◆ **Problem description**
Render all of the following lines as a Markdown table with two columns, Row and Line, numbering each line and omitting blank ones. Keep the pictures out of your answer.

┌────────

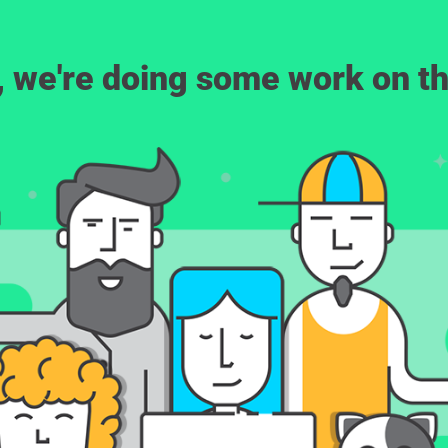
, we're doing some work on th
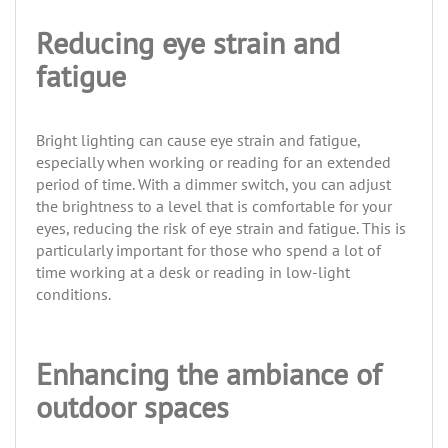
Reducing eye strain and
fatigue
Bright lighting can cause eye strain and fatigue,
especially when working or reading for an extended
period of time. With a dimmer switch, you can adjust
the brightness to a level that is comfortable for your
eyes, reducing the risk of eye strain and fatigue. This is
particularly important for those who spend a lot of
time working at a desk or reading in low-light
conditions.
Enhancing the ambiance of
outdoor spaces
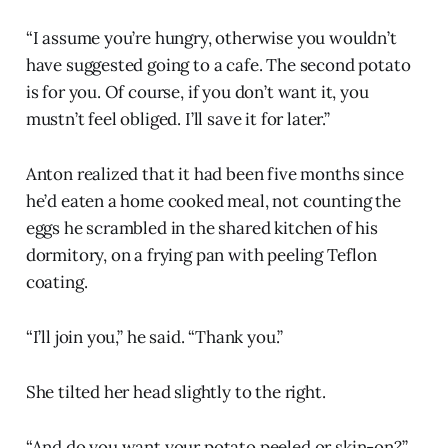
“I assume you’re hungry, otherwise you wouldn’t
have suggested going to a cafe. The second potato
is for you. Of course, if you don’t want it, you
mustn’t feel obliged. I’ll save it for later.”
Anton realized that it had been five months since
he’d eaten a home cooked meal, not counting the
eggs he scrambled in the shared kitchen of his
dormitory, on a frying pan with peeling Teflon
coating.
“I’ll join you,” he said. “Thank you.”
She tilted her head slightly to the right.
“And do you want your potato peeled or skin-on?”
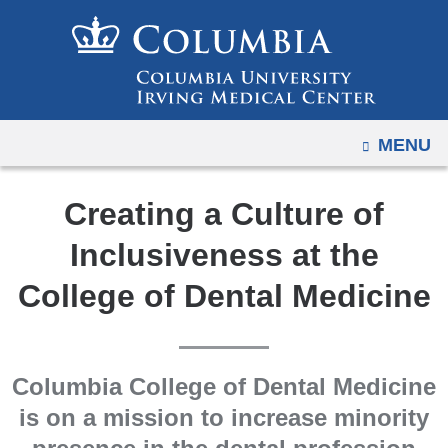
Navigation
Skip
options
to
have
content
changed
to
OPEN
MENU
accommodate
mobile
and
Creating a Culture of
tablet
Inclusiveness at the
devices,
due
College of Dental Medicine
to
a
page
Columbia College of Dental Medicine
width
is on a mission to increase minority
reduction.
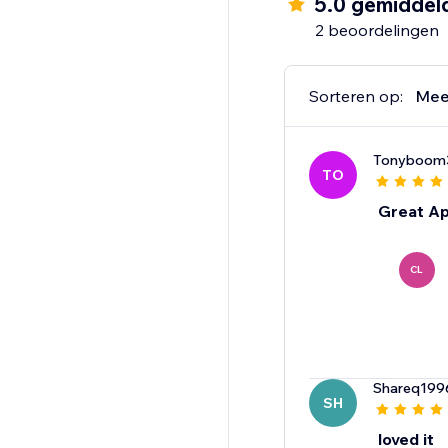
5.0 gemiddel
2 beoordelingen
Sorteren op:
Mee
Tonyboom
TO
Great Ap
CL
Shareq199
SH
loved it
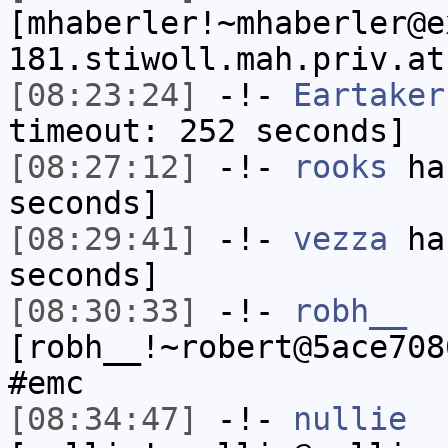
[mhaberler!~mhaberler@e
181.stiwoll.mah.priv.at
[08:23:24]
-!-
Eartaker
timeout: 252 seconds]
[08:27:12]
-!-
rooks
has
seconds]
[08:29:41]
-!-
vezza
has
seconds]
[08:30:33]
-!-
robh__
[robh__!~robert@5ace708
#emc
[08:34:47]
-!-
nullie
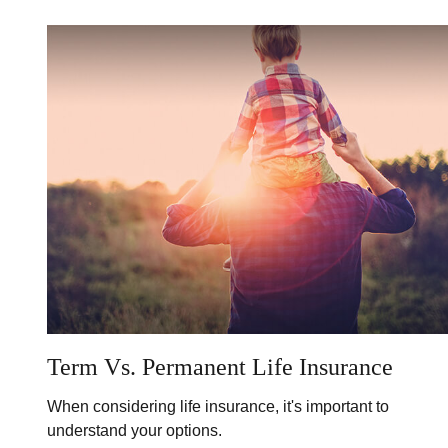
Term Vs. Permanent Life Insurance
When considering life insurance, it's important to
understand your options.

└────────

◆ **Written reply**
| Row | Line |
|---|---|
| 1 | , we're doing some work on th |
| 2 | Reducing eye strain and |
| 3 | fatigue |
| 4 | Bright lighting can cause eye strain and fatigue, |
| 5 | especially when working or reading for an extended |
| 6 | period of time. With a dimmer switch, you can adjust |
| 7 | the brightness to a level that is comfortable for your |
| 8 | eyes, reducing the risk of eye strain and fatigue. This is |
| 9 | particularly important for those who spend a lot of |
| 10 | time working at a desk or reading in low-light |
| 11 | conditions. |
| 12 | Enhancing the ambiance of |
| 13 | outdoor spaces |
| 14 | “I assume you’re hungry, otherwise you wouldn’t |
| 15 | have suggested going to a cafe. The second potato |
| 16 | is for you. Of course, if you don’t want it, you |
| 17 | mustn’t feel obliged. I’ll save it for later.” |
| 18 | Anton realized that it had been five months since |
| 19 | he’d eaten a home cooked meal, not counting the |
| 20 | eggs he scrambled in the shared kitchen of his |
| 21 | dormitory, on a frying pan with peeling Teflon |
| 22 | coating. |
| 23 | “I’ll join you,” he said. “Thank you.” |
| 24 | She tilted her head slightly to the right. |
| 25 | “And do you want your potato peeled or skin-on?” |
| 26 | Navigation |
| 27 | Skip |
| 28 | options |
| 29 | to |
| 30 | have |
| 31 | content |
| 32 | changed |
| 33 | to |
| 34 | OPEN |
| 35 | MENU |
| 36 | accommodate |
| 37 | mobile |
| 38 | and |
| 39 | Creating a Culture of |
| 40 | tablet |
| 41 | Inclusiveness at the |
| 42 | devices, |
| 43 | due |
| 44 | College of Dental Medicine |
| 45 | to |
| 46 | a |
| 47 | page |
| 48 | Columbia College of Dental Medicine |
| 49 | width |
| 50 | is on a mission to increase minority |
| 51 | reduction. |
| 52 | 5.0 gemiddel |
| 53 | 2 beoordelingen |
| 54 | Sorteren op: |
| 55 | Mee |
| 56 | Tonyboom |
| 57 | TO |
| 58 | Great Ap |
| 59 | CL |
| 60 | Shareq199 |
| 61 | SH |
| 62 | loved it |
| 63 | [mhaberler!~mhaberler@e |
| 64 | 181.stiwoll.mah.priv.at |
| 65 | [08:23:24] |
| 66 | -!- |
| 67 | Eartaker |
| 68 | timeout: 252 seconds] |
| 69 | [08:27:12] |
| 70 | -!- |
| 71 | rooks |
| 72 | has |
| 73 | seconds] |
| 74 | [08:29:41] |
| 75 | -!- |
| 76 | vezza |
| 77 | has |
| 78 | seconds] |
| 79 | [08:30:33] |
| 80 | -!- |
| 81 | robh__ |
| 82 | [robh__!~robert@5ace708 |
| 83 | #emc |
| 84 | [08:34:47] |
| 85 | -!- |
| 86 | nullie |
| 87 | Term Vs. Permanent Life Insurance |
| 88 | When considering life insurance, it's important to |
| 89 | understand your options. |